Micrographs of the isolated bran fractions. A, Outer bran fraction (epidermis and hypodermis). B, Intermediate bran fraction (cross cells, tube cells, testa, and nucellar tissue). C, Detailed view of the individual layers in the intermediate fraction (Cc, cross cells; Nu, nucellar tissue; T, testa; Tc, tube cells). D, Aleurone cells. [See online article for color version of this figure.]

Figure 2.

2-DE gels of the inner bran layer (aleurone). The highlighted spots show the different EST classes of 7S globulin, with the EST GenBank gi numbers shown in the legend. The unhighlighted gels are shown in Supplemental Figures S5 and S6. Top gel, pI 4 to 7; bottom gel, pI 6 to 11.

Figure 3.

Summary of the major proteins identified in bran tissue fractions, supernatant from imbibed grain, and the outer tissue fraction. A, Table of major bran tissue and water-soluble proteins identified.
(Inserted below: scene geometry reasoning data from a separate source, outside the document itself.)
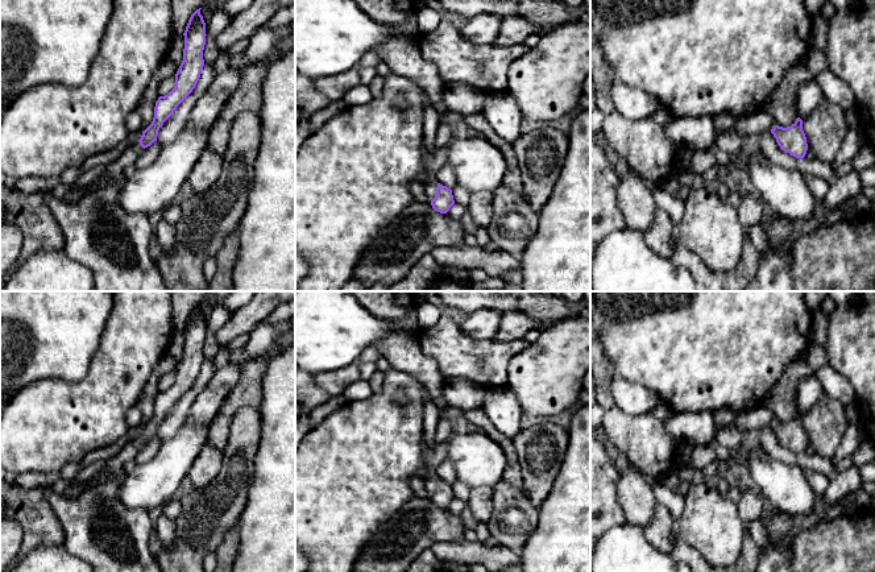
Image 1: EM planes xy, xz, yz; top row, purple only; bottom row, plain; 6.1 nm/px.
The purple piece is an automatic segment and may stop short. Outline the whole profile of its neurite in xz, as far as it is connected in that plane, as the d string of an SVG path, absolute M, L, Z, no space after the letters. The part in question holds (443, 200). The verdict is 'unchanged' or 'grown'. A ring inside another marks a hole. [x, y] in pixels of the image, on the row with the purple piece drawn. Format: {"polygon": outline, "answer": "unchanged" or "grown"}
{"polygon": "M423 175L422 183L424 186L424 194L432 208L440 214L447 214L448 210L455 204L452 190L447 186L440 185L436 178Z", "answer": "grown"}

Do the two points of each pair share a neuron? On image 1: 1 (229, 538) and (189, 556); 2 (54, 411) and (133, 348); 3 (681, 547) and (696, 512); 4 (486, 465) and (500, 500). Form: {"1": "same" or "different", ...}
{"1": "different", "2": "same", "3": "different", "4": "different"}

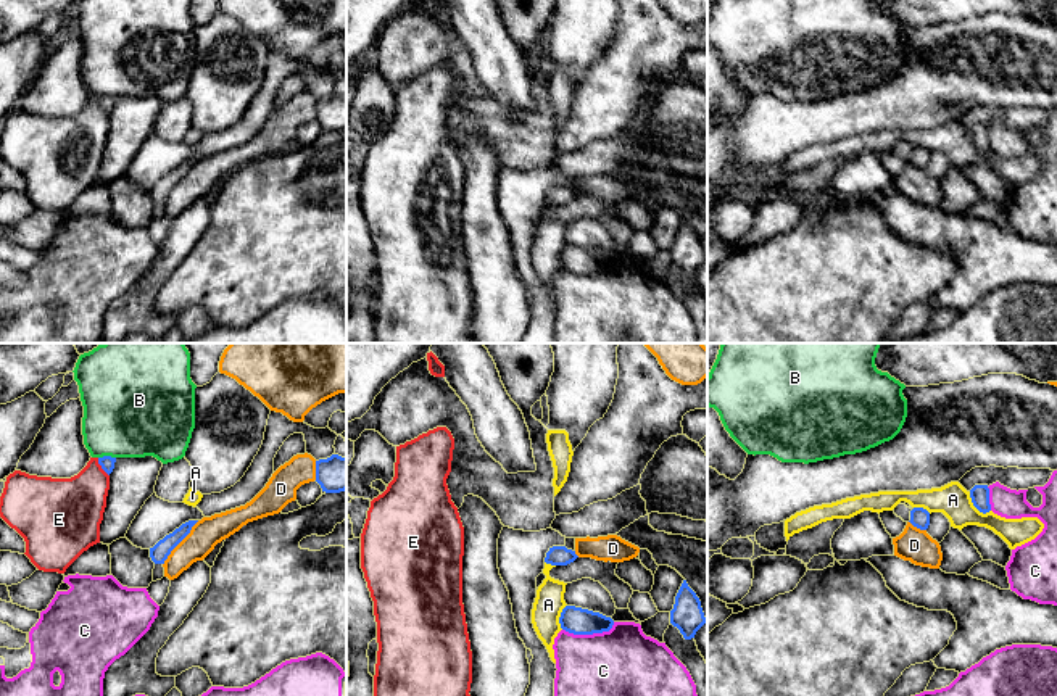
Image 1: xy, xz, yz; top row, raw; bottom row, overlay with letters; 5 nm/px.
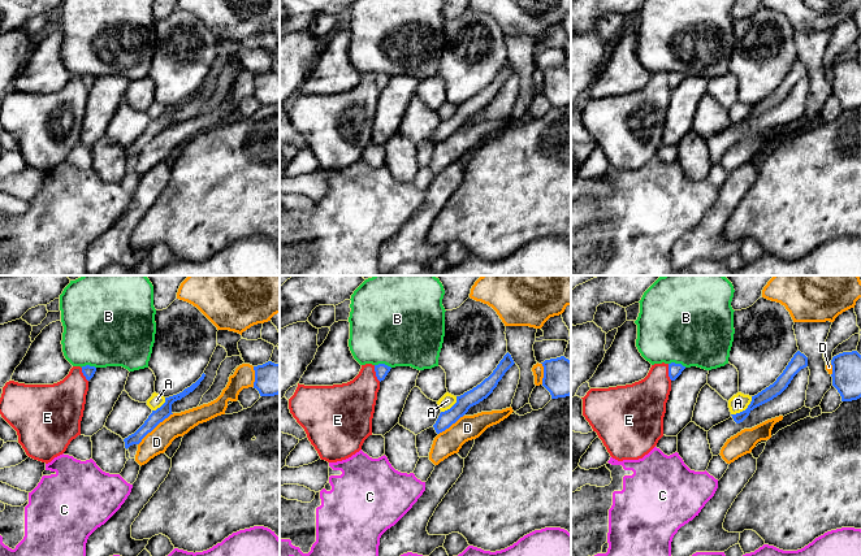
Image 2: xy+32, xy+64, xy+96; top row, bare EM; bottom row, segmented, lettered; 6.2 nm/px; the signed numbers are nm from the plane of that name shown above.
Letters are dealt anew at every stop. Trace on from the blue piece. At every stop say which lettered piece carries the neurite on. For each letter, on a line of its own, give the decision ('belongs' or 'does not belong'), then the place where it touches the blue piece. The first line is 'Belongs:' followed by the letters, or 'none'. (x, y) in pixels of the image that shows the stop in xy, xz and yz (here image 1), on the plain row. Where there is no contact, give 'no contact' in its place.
Belongs: A
A: belongs | yz (975, 145)
B: does not belong | xy (107, 95)
C: does not belong | xz (588, 273)
D: does not belong | xy (179, 181)
E: does not belong | xy (102, 107)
B, Scanning electron micrograph of a cross-section of bran showing the bran tissue fractions.

Figure 4.

Fluorescence immunolocalization of defense proteins in bran cross-sections overlaid on differential interference contrast images of cross-sections (labeled). Dark inset overlays in images show fluorescence labeling without the differential interference contrast overlay. A, Control treated only with secondary antibody. B, OXO antibody. C, XIP-1 antibody. D, PR-4 antibody.

Figure 5.

Immunofluorescence localization of PR4, XIP-1, and OXO in wheat varieties Chara and Wedgetail. Images are arrayed in alternating rows of differential interference contrast overlaid with immunofluorescence image, followed by immunofluorescence-only image.

Figure 6.

Scanning electron micrograph of a cross-section of bran showing the bran tissue layers with corresponding Xyl and Ara contents. A, Outer (P, pericarp), intermediate (Cc, cross cells; Nu, nucellar tissue; T, testa [seed coat]; Tc, tube cells), and inner (Al, aleurone cells; E, endosperm) layers. B, Xyl and Ara (mol %) in corresponding bran tissue types (Parker et al., 2005).